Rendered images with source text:
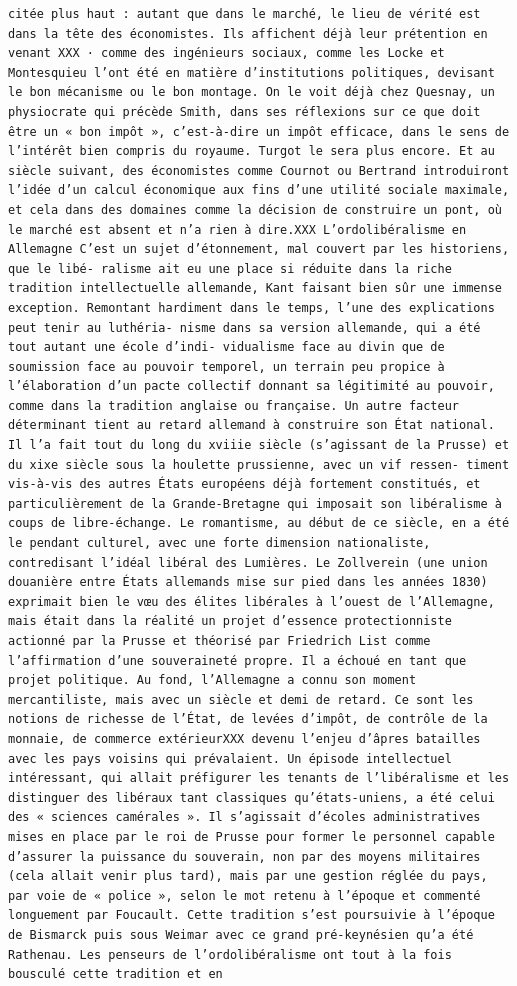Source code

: \documentclass[
  letterpaper,
  DIV=11,
  numbers=noendperiod]{scrreprt}
\begin{document}
\begin{verbatim}
citée plus haut : autant que dans le marché, le lieu de vérité est dans la tête des économistes. Ils affichent déjà leur prétention en venant XXX · comme des ingénieurs sociaux, comme les Locke et Montesquieu l’ont été en matière d’institutions politiques, devisant le bon mécanisme ou le bon montage. On le voit déjà chez Quesnay, un physiocrate qui précède Smith, dans ses réflexions sur ce que doit être un « bon impôt », c’est‑à‑dire un impôt efficace, dans le sens de l’intérêt bien compris du royaume. Turgot le sera plus encore. Et au siècle suivant, des économistes comme Cournot ou Bertrand introduiront l’idée d’un calcul économique aux fins d’une utilité sociale maximale, et cela dans des domaines comme la décision de construire un pont, où le marché est absent et n’a rien à dire.XXX L’ordolibéralisme en Allemagne C’est un sujet d’étonnement, mal couvert par les historiens, que le libé‑ ralisme ait eu une place si réduite dans la riche tradition intellectuelle allemande, Kant faisant bien sûr une immense exception. Remontant hardiment dans le temps, l’une des explications peut tenir au luthéria‑ nisme dans sa version allemande, qui a été tout autant une école d’indi‑ vidualisme face au divin que de soumission face au pouvoir temporel, un terrain peu propice à l’élaboration d’un pacte collectif donnant sa légitimité au pouvoir, comme dans la tradition anglaise ou française. Un autre facteur déterminant tient au retard allemand à construire son État national. Il l’a fait tout du long du xviiie siècle (s’agissant de la Prusse) et du xixe siècle sous la houlette prussienne, avec un vif ressen‑ timent vis-à-vis des autres États européens déjà fortement constitués, et particulièrement de la Grande‑Bretagne qui imposait son libéralisme à coups de libre‑échange. Le romantisme, au début de ce siècle, en a été le pendant culturel, avec une forte dimension nationaliste, contredisant l’idéal libéral des Lumières. Le Zollverein (une union douanière entre États allemands mise sur pied dans les années 1830) exprimait bien le vœu des élites libérales à l’ouest de l’Allemagne, mais était dans la réalité un projet d’essence protectionniste actionné par la Prusse et théorisé par Friedrich List comme l’affirmation d’une souveraineté propre. Il a échoué en tant que projet politique. Au fond, l’Allemagne a connu son moment mercantiliste, mais avec un siècle et demi de retard. Ce sont les notions de richesse de l’État, de levées d’impôt, de contrôle de la monnaie, de commerce extérieurXXX devenu l’enjeu d’âpres batailles avec les pays voisins qui prévalaient. Un épisode intellectuel intéressant, qui allait préfigurer les tenants de l’libéralisme et les distinguer des libéraux tant classiques qu’états‑uniens, a été celui des « sciences camérales ». Il s’agissait d’écoles administratives mises en place par le roi de Prusse pour former le personnel capable d’assurer la puissance du souverain, non par des moyens militaires (cela allait venir plus tard), mais par une gestion réglée du pays, par voie de « police », selon le mot retenu à l’époque et commenté longuement par Foucault. Cette tradition s’est poursuivie à l’époque de Bismarck puis sous Weimar avec ce grand pré‑keynésien qu’a été Rathenau. Les penseurs de l’ordolibéralisme ont tout à la fois bousculé cette tradition et en 
\end{verbatim}
\end{document}
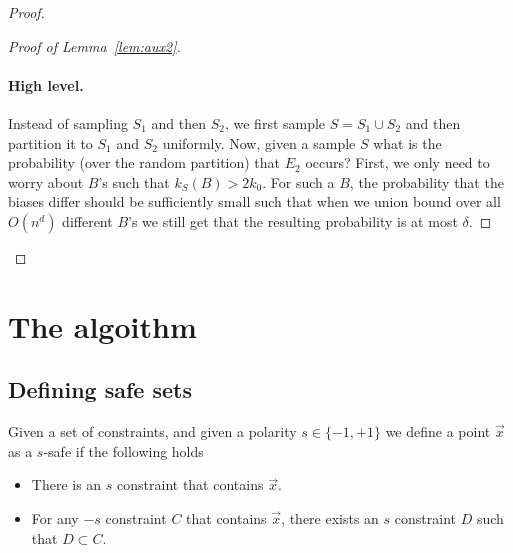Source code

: \documentclass{article}
\newcommand{\x}{\vec{x}}
\newcommand{\bias}{\text{bias}}
\newcommand{\samp}{S}
\begin{document}
\begin{proof}
\begin{proof}[Proof of Lemma~\ref{lem:aux2}]\ \\
\paragraph{High level.}
Instead of sampling $S_1$ and then $S_2$,
we first sample $S=S_1\cup S_2$ and 
then partition it to $S_1$ and $S_2$ uniformly.
Now, given a sample $S$ what is the probability (over the random partition)
that $E_2$ occurs?
First, we only need to worry about $B$'s such that $k_S(B) > 2k_0$.
For such a $B$, the probability that the biases differ should be sufficiently
small such that when we union bound over all $O(n^d)$ different $B$'s
we still get that the resulting probability is at most $\delta$.

\end{proof}

%

\iffalse
Further assume that $\bias(B) = 0.8$,  that $\bias_{\samp_1}(B)=0$, and that $k_1(B)$
is sufficiently large so the $\lvert \bias_{\samp_1}(B) -  \bias(B)\rvert \geq \sqrt{\frac{100d\log n + \log(1/\delta)}{k_1(B)} }$.
Now, since $p(B) \leq 1/1000n$ it follows that $k_2(B)=0$ with probability at least $0.99$.
Now, it is plausible to define $\bias_{\samp_2}(B)=0$ when $k_2(B)=0$,
and therefore we get that $\bias_{\samp_2}=\bias_{\samp_1}=0$ with probability at least $0.99$ and so the event $E_2$ occurs with probability less than $0.01$,
unlike what we wanted.
\fi
\end{proof}

\section{The algoithm}

\subsection{Defining safe sets}

Given a set of constraints, and given a polarity  $s \in
\{-1,+1\}$ we define a point $\x$ as a $s$-safe if
the following holds
\begin{itemize}
\item There is an $s$ constraint that contains $\x$.
\item For any $-s$ constraint $C$ that contains $\x$, there exists an
  $s$ constraint $D$ such that $D \subset C$. 
\end{itemize}
\end{document}
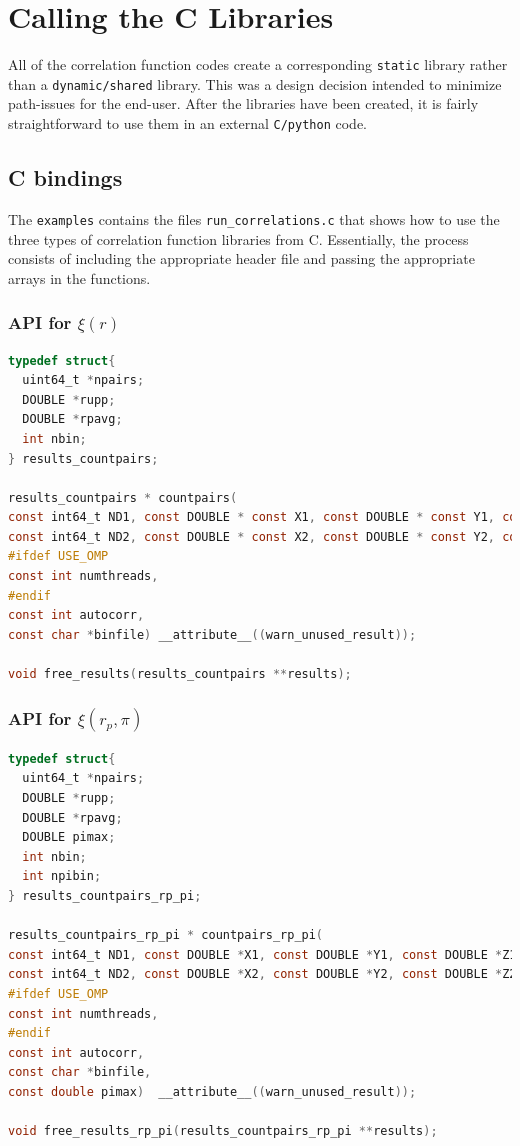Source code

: \documentclass[12pt,titlepage]{article}
\let\stdsection\section
\renewcommand\section{\newpage\stdsection}
\newcommand{\xir}{\ensuremath{{\xi(r)}}\xspace}
\newcommand{\xirppi}{\ensuremath{{\xi(r_p,\pi)}}\xspace}
\begin{document}
\stdsection{Calling the C Libraries}
All of the correlation function codes create a corresponding \texttt{static} library rather than a \texttt{dynamic/shared} library. This was a design decision intended 
to minimize path-issues for the end-user. After the libraries have been created, it is fairly straightforward to use them in an external \texttt{C/python} code. 
\subsection{C bindings}
The \texttt{examples} contains the files \texttt{run\_correlations.c} that shows how to use the three types of correlation function libraries from C. Essentially, the process 
consists of including the appropriate header file and passing the appropriate arrays in the functions. 

\subsubsection{API for \texorpdfstring{\xir}{xi(r)}}
\begin{lstlisting}[language=C,numbers=none,label={code:API_DD},basicstyle=\scriptsize]
typedef struct{
  uint64_t *npairs;
  DOUBLE *rupp;
  DOUBLE *rpavg;
  int nbin;
} results_countpairs;

results_countpairs * countpairs(
const int64_t ND1, const DOUBLE * const X1, const DOUBLE * const Y1, const DOUBLE  * const Z1,
const int64_t ND2, const DOUBLE * const X2, const DOUBLE * const Y2, const DOUBLE  * const Z2,
#ifdef USE_OMP
const int numthreads,
#endif
const int autocorr,
const char *binfile) __attribute__((warn_unused_result));

void free_results(results_countpairs **results);
\end{lstlisting}

\subsubsection{API for \texorpdfstring{\xirppi}{xi(rp,pi)}}
\begin{lstlisting}[language=C,numbers=none,label={code:API_DDrppi},basicstyle=\scriptsize]
typedef struct{
  uint64_t *npairs;
  DOUBLE *rupp;
  DOUBLE *rpavg;
  DOUBLE pimax;
  int nbin;
  int npibin;
} results_countpairs_rp_pi;

results_countpairs_rp_pi * countpairs_rp_pi(
const int64_t ND1, const DOUBLE *X1, const DOUBLE *Y1, const DOUBLE *Z1,
const int64_t ND2, const DOUBLE *X2, const DOUBLE *Y2, const DOUBLE *Z2,
#ifdef USE_OMP
const int numthreads,
#endif
const int autocorr,
const char *binfile,
const double pimax)  __attribute__((warn_unused_result));

void free_results_rp_pi(results_countpairs_rp_pi **results);
\end{lstlisting}
\end{document}
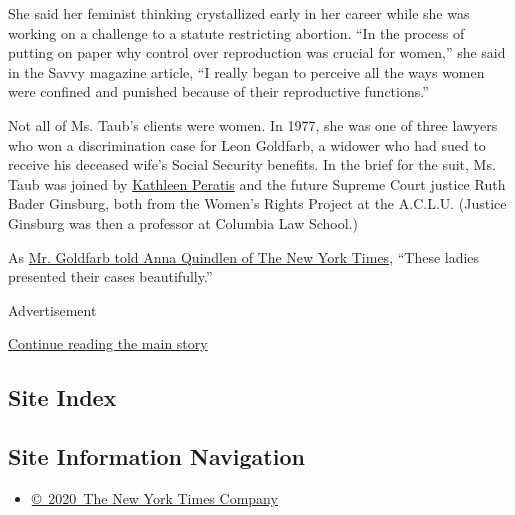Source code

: She said her feminist thinking crystallized early in her career while
she was working on a challenge to a statute restricting abortion. ``In
the process of putting on paper why control over reproduction was
crucial for women,'' she said in the Savvy magazine article, ``I really
began to perceive all the ways women were confined and punished because
of their reproductive functions.''

Not all of Ms. Taub's clients were women. In 1977, she was one of three
lawyers who won a discrimination case for Leon Goldfarb, a widower who
had sued to receive his deceased wife's Social Security benefits. In the
brief for the suit, Ms. Taub was joined by
\href{https://www.aclu.org/files/womensrights/tribute/2.html}{Kathleen
Peratis} and the future Supreme Court justice Ruth Bader Ginsburg, both
from the Women's Rights Project at the A.C.L.U. (Justice Ginsburg was
then a professor at Columbia Law School.)

As
\href{https://www.nytimes3xbfgragh.onion/1977/03/03/archives/leon-goldfarb-doubly-happy-with-decision.html}{Mr.
Goldfarb told Anna Quindlen of The New York Times}, ``These ladies
presented their cases beautifully.''

Advertisement

\protect\hyperlink{after-bottom}{Continue reading the main story}

\hypertarget{site-index}{%
\subsection{Site Index}\label{site-index}}

\hypertarget{site-information-navigation}{%
\subsection{Site Information
Navigation}\label{site-information-navigation}}

\begin{itemize}
\tightlist
\item
  \href{https://help.nytimes3xbfgragh.onion/hc/en-us/articles/115014792127-Copyright-notice}{©~2020~The
  New York Times Company}
\end{itemize}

**Work instructions**
Look over the entries above. Copy every line that contains the word "partition".

**Final answer**
then partition it to $S_1$ and $S_2$ uniformly.
Now, given a sample $S$ what is the probability (over the random partition)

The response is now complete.